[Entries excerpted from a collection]
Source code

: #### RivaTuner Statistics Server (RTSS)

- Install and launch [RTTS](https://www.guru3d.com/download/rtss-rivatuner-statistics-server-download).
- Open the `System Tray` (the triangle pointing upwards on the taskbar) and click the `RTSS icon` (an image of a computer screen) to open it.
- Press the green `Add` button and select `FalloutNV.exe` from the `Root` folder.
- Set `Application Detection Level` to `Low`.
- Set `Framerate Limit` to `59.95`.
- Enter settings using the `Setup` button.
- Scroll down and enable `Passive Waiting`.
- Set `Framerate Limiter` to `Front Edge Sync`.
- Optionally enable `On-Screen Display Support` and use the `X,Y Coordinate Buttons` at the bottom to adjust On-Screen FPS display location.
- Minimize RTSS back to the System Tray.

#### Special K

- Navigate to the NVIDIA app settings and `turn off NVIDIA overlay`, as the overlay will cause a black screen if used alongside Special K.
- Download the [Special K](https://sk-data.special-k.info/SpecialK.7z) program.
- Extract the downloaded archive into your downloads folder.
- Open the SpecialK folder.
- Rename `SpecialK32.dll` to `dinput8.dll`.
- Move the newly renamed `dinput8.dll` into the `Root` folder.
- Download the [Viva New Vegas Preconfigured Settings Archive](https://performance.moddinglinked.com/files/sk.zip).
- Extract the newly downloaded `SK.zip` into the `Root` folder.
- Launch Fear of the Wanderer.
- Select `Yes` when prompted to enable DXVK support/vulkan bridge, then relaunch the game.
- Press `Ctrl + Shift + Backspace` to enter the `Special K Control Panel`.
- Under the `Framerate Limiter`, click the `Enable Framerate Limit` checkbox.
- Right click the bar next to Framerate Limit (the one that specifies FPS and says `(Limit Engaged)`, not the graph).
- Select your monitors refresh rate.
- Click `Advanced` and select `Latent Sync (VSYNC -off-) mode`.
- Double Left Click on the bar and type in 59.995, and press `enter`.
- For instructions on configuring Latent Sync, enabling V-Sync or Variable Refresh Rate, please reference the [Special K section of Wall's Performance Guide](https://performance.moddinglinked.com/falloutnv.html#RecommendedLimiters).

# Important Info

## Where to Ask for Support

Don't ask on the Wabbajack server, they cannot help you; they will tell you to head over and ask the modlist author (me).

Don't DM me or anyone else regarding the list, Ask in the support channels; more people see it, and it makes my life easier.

Instructions for the task:
Convert the entries from the start through the line containing "#### Special K" into a Markdown table with the columns Row and Line, omitting blank lines.

Output below:
| Row | Line |
|---|---|
| 1 | Source code |
| 2 | : #### RivaTuner Statistics Server (RTSS) |
| 3 | - Install and launch [RTTS](https://www.guru3d.com/download/rtss-rivatuner-statistics-server-download). |
| 4 | - Open the `System Tray` (the triangle pointing upwards on the taskbar) and click the `RTSS icon` (an image of a computer screen) to open it. |
| 5 | - Press the green `Add` button and select `FalloutNV.exe` from the `Root` folder. |
| 6 | - Set `Application Detection Level` to `Low`. |
| 7 | - Set `Framerate Limit` to `59.95`. |
| 8 | - Enter settings using the `Setup` button. |
| 9 | - Scroll down and enable `Passive Waiting`. |
| 10 | - Set `Framerate Limiter` to `Front Edge Sync`. |
| 11 | - Optionally enable `On-Screen Display Support` and use the `X,Y Coordinate Buttons` at the bottom to adjust On-Screen FPS display location. |
| 12 | - Minimize RTSS back to the System Tray. |
| 13 | #### Special K |